養老の滝の伝説は、病気の父親の世話をしながら、懸命に生きる息子を救う話です。

病気の父親も救われましたし、その父親が元気になることで息子の暮らしも変わります。

何もかも自分が背負わなくてはいけない状況から、脱することができたのです。

親孝行すると良いことがあるよ・・という教訓を伝えるためには、とても分かりやすい昔話だと思いまうす。

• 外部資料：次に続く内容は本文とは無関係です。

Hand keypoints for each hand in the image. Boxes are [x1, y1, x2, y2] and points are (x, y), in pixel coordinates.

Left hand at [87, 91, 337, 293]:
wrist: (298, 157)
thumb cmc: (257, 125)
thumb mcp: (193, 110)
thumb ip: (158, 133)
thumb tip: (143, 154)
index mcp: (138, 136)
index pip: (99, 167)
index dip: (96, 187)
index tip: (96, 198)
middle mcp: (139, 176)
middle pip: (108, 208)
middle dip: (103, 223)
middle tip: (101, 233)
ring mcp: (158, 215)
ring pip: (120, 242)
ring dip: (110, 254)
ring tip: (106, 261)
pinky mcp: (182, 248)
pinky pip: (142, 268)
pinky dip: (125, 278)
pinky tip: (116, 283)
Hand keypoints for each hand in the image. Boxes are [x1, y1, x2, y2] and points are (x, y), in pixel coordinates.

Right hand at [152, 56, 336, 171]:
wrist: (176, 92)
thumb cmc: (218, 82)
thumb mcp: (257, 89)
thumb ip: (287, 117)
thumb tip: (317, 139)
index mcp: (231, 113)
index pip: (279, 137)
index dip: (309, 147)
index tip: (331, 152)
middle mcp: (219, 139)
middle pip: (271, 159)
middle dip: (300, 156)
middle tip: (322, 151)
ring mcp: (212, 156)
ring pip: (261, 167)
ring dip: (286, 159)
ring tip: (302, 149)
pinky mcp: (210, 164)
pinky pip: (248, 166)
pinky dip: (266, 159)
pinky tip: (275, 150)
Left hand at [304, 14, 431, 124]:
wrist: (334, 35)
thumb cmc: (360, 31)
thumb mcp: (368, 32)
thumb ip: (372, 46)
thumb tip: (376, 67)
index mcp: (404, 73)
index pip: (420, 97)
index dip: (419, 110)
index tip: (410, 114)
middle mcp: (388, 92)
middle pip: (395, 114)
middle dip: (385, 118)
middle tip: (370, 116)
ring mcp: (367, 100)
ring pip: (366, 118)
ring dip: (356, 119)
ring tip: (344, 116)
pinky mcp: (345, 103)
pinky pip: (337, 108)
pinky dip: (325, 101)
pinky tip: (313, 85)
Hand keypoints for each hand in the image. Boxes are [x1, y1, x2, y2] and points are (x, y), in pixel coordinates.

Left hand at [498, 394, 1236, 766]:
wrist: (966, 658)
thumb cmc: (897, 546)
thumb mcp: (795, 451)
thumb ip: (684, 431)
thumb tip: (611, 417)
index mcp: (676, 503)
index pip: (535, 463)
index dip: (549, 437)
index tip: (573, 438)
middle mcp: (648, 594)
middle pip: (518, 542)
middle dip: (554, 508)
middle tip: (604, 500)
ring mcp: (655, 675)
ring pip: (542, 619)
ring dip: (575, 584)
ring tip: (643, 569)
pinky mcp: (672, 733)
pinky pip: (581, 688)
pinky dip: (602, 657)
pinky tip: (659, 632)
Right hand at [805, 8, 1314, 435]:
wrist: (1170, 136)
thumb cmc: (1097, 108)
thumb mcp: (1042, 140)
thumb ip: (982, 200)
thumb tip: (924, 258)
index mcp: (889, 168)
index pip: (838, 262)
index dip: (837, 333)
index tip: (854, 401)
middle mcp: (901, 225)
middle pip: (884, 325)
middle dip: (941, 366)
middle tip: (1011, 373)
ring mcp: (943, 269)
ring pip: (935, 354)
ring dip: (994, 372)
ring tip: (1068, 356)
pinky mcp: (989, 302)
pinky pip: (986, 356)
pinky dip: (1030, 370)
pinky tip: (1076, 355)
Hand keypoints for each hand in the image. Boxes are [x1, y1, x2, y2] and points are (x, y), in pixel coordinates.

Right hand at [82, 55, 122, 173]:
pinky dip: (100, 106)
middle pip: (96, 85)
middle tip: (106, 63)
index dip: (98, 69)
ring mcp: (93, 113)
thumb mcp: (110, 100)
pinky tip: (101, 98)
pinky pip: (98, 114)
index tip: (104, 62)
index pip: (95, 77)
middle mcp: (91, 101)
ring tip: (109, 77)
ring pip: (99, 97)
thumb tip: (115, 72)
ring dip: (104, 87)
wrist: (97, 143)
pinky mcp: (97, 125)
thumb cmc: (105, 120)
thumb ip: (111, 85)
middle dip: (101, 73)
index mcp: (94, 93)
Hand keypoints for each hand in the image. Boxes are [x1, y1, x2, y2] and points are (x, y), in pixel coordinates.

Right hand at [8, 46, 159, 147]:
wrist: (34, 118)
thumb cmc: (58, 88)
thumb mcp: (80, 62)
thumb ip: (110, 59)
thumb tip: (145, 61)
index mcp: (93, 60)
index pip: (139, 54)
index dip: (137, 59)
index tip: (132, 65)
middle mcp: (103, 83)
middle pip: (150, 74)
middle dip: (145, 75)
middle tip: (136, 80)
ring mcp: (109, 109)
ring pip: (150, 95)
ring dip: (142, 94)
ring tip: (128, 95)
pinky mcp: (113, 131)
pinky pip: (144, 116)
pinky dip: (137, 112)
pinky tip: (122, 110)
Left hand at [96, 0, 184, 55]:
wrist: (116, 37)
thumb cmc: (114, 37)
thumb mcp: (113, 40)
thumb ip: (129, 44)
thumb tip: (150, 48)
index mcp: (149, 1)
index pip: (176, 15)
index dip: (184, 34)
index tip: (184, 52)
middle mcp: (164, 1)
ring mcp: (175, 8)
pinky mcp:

そしてもうひとつ忘れてはいけないのが、お酒は薬と同じくらい健康に良いものだというこです。

しかし、健康のことを考えて飲む人はほとんどいなくなっていますから、現代人にはこの伝説がすんなり受け入れがたいのかも知れません。

「酒は百薬の長」という古い言葉があるように、適度な量と頻度で飲めば体に悪いわけではありません。

滝つぼの水がお酒になっていたなんて・・・という不思議な伝説ですが、飲み方次第で薬にも毒にもなるというのも教訓なのでしょう。

まとめ

養老の滝は、岐阜県養老郡養老町にあります。

滝だけじゃなく、養老神社や養老寺、菊水霊泉など名所名跡のある場所です。

昔話の世界を想像しながら、足を運んでみるのも楽しいのではないでしょうか。